In this second appeal, Defendants simply add Wilson to the same arguments they
made in Irvin. That is not enough “to justify permitting [them] to relitigate issues
previously decided against [them].” Id.

       The law-of-the-case doctrine controls here because Defendants’ “second
motion for summary judgment presented the same legal issue that we resolved in
our first decision on an evidentiary record that is not . . . different from the record
that we considered originally.” See Maxfield, 487 F.3d at 1133. The legal issue in
Maxfield dealt with federal law. But the same reasoning applies here, where the
parties agree that the Iowa law we applied in Irvin, on the same record, has not
changed.

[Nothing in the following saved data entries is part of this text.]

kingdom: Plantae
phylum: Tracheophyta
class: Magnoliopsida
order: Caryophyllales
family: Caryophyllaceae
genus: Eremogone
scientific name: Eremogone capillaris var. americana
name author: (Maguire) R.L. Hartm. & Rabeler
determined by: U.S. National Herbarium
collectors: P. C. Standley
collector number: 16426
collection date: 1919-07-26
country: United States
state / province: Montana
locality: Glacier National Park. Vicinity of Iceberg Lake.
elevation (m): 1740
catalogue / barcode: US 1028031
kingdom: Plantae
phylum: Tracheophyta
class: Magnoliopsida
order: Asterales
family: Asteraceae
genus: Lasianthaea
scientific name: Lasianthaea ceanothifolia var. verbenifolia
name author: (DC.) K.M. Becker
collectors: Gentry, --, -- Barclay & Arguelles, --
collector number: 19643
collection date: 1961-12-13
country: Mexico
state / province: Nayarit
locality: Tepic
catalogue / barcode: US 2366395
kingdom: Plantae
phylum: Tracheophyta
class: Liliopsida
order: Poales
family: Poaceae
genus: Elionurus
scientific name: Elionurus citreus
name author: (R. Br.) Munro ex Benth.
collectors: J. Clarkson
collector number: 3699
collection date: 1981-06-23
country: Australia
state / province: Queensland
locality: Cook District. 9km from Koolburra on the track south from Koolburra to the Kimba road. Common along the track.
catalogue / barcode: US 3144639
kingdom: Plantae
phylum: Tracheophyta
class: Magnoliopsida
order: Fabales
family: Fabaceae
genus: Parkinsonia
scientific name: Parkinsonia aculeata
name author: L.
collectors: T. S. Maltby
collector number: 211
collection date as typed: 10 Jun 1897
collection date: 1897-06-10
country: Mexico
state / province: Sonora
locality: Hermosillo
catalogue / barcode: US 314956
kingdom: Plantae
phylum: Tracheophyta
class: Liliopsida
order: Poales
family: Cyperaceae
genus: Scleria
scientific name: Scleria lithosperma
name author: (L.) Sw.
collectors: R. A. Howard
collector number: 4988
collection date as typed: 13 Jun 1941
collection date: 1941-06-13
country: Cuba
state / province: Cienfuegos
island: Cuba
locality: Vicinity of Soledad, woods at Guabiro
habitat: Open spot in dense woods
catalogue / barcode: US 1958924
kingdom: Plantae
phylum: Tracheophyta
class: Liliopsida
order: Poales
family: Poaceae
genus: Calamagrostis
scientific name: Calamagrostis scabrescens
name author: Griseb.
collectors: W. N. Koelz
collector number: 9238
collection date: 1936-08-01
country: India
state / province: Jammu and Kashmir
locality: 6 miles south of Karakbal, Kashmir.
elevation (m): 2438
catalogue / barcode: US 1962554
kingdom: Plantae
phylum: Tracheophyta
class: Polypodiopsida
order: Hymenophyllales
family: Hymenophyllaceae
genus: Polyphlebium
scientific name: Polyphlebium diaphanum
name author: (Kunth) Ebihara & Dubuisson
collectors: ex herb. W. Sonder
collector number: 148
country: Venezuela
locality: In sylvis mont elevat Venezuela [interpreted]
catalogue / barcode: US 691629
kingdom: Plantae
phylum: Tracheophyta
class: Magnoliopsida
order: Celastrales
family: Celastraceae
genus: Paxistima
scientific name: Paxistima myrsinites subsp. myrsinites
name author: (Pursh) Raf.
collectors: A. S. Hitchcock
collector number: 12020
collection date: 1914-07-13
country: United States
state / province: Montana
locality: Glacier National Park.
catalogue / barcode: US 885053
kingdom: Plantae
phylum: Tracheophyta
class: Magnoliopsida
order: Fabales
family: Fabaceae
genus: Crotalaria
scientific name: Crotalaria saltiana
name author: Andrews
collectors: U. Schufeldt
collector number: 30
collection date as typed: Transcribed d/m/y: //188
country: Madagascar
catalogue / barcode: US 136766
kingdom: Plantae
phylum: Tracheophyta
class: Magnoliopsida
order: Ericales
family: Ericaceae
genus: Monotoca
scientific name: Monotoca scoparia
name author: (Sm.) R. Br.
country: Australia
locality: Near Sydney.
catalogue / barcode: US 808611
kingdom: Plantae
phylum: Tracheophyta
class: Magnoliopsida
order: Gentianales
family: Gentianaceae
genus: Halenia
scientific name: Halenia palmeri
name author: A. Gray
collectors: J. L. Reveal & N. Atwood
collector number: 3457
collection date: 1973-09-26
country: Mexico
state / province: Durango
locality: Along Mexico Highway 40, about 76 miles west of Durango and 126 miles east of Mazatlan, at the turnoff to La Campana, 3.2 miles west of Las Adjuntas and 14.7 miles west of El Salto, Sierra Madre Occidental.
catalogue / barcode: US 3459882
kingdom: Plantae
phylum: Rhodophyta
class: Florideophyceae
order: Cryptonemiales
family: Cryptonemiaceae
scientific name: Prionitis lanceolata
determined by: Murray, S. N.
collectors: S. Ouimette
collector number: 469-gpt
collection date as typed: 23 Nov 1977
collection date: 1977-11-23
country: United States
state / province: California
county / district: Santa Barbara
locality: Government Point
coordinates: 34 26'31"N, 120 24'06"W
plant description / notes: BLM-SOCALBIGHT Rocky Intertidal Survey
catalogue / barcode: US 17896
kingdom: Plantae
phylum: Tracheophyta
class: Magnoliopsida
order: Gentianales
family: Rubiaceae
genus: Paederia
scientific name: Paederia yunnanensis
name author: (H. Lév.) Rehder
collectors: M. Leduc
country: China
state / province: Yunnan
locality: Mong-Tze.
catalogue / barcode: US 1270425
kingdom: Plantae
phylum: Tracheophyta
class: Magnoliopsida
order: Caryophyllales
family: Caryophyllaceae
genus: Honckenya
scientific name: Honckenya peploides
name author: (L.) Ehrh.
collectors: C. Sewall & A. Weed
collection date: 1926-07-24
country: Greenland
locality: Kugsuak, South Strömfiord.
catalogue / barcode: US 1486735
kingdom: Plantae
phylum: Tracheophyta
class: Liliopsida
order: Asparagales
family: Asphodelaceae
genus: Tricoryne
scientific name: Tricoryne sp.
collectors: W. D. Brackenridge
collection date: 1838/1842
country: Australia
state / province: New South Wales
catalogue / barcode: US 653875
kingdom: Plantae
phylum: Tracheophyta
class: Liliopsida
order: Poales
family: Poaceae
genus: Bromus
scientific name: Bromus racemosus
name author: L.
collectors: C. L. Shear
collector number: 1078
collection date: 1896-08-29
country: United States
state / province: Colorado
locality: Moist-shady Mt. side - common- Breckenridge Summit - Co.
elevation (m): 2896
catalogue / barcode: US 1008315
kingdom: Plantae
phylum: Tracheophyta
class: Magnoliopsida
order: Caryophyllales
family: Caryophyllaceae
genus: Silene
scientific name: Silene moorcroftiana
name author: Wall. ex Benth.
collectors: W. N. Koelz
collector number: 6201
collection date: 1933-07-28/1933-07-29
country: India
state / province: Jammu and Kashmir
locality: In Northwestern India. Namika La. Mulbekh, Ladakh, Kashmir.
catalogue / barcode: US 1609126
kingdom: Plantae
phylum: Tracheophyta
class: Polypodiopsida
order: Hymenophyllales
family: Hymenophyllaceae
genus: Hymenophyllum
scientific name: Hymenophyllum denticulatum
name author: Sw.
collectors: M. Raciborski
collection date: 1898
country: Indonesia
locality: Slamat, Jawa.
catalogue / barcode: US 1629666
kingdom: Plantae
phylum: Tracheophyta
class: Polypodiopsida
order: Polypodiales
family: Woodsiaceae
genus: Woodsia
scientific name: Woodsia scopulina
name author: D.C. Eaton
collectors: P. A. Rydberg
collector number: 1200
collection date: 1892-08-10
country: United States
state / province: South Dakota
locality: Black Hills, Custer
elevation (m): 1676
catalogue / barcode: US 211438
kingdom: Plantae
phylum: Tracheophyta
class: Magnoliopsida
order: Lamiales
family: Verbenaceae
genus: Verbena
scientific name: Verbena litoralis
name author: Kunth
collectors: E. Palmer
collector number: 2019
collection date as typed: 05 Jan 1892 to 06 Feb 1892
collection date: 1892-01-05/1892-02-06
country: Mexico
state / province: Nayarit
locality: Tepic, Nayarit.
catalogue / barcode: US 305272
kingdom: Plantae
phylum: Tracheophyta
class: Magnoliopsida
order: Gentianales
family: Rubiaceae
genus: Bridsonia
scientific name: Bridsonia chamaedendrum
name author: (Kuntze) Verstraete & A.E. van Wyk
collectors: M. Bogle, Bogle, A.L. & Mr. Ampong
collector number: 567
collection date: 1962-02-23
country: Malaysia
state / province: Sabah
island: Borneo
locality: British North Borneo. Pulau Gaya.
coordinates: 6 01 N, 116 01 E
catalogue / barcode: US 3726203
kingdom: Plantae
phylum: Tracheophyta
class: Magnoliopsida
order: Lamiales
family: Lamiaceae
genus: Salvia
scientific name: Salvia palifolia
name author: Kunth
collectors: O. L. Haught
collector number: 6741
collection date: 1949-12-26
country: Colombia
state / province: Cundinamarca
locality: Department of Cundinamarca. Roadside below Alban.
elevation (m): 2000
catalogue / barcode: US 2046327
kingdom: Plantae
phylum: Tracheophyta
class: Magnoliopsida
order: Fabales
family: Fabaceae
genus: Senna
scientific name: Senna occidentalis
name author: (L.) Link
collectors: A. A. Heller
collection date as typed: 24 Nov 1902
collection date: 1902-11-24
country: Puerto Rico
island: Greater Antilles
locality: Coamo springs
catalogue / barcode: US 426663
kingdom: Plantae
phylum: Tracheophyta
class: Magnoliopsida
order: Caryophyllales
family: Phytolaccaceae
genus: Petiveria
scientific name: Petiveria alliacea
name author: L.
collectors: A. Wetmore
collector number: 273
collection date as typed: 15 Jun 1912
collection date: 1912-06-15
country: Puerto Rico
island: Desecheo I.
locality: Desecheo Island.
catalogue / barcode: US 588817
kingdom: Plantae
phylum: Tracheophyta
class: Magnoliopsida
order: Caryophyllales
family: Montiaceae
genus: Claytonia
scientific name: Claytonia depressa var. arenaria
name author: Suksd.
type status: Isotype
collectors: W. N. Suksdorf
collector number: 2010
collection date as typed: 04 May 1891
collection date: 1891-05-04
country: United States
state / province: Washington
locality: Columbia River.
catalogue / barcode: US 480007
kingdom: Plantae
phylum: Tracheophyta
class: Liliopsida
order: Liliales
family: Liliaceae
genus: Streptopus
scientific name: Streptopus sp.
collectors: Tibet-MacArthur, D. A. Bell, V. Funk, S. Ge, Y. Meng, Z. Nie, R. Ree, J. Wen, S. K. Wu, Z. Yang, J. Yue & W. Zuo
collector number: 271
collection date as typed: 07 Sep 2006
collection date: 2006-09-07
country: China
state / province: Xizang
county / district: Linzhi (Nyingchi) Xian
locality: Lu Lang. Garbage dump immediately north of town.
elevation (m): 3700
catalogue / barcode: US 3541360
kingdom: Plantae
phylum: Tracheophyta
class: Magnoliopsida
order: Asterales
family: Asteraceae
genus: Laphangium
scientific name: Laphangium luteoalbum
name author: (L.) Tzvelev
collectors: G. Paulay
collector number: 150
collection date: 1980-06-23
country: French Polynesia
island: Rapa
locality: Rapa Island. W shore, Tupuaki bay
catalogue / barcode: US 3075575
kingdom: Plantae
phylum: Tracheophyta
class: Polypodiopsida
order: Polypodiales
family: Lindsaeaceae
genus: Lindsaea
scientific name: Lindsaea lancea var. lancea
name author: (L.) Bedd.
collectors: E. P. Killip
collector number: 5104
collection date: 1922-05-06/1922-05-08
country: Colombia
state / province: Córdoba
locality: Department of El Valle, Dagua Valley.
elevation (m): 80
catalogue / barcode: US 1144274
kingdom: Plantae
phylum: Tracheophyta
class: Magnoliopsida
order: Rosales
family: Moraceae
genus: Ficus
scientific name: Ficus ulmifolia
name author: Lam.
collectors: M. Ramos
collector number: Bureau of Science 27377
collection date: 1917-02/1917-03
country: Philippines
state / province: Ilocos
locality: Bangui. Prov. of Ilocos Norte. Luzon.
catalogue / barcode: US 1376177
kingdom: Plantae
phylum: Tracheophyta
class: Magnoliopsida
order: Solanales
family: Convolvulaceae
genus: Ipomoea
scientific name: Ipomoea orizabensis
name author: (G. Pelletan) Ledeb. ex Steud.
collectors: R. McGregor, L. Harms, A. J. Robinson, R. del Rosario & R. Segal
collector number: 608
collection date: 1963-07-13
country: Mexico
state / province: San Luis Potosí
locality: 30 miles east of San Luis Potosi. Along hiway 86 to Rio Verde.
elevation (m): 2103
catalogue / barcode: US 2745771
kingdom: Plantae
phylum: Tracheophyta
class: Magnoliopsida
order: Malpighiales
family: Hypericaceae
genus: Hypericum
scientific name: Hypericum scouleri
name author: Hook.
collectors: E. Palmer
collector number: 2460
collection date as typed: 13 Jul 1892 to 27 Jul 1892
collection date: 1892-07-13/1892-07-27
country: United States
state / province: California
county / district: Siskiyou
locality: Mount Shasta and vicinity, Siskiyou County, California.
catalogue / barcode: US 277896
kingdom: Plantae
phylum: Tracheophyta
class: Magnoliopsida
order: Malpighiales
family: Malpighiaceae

Defendants disagree with the analysis and outcome in Irvin, but their
disagreement is insufficient grounds for revisiting our prior panel’s decision. See
id. at 1135. And “one panel of this court has no authority to overrule an earlier
decision of another panel.” Id. Our prior decision, therefore, continues to govern
the legal issues presented in this appeal. See id. at 1134–35.

                                         III.

        We reverse the district court’s grant of summary judgment and remand for
further proceedings consistent with this opinion. We leave open for consideration
on remand—as we did in Irvin—whether statutory immunity applies to Bates’s
state law claims. See 20 F.4th at 1208.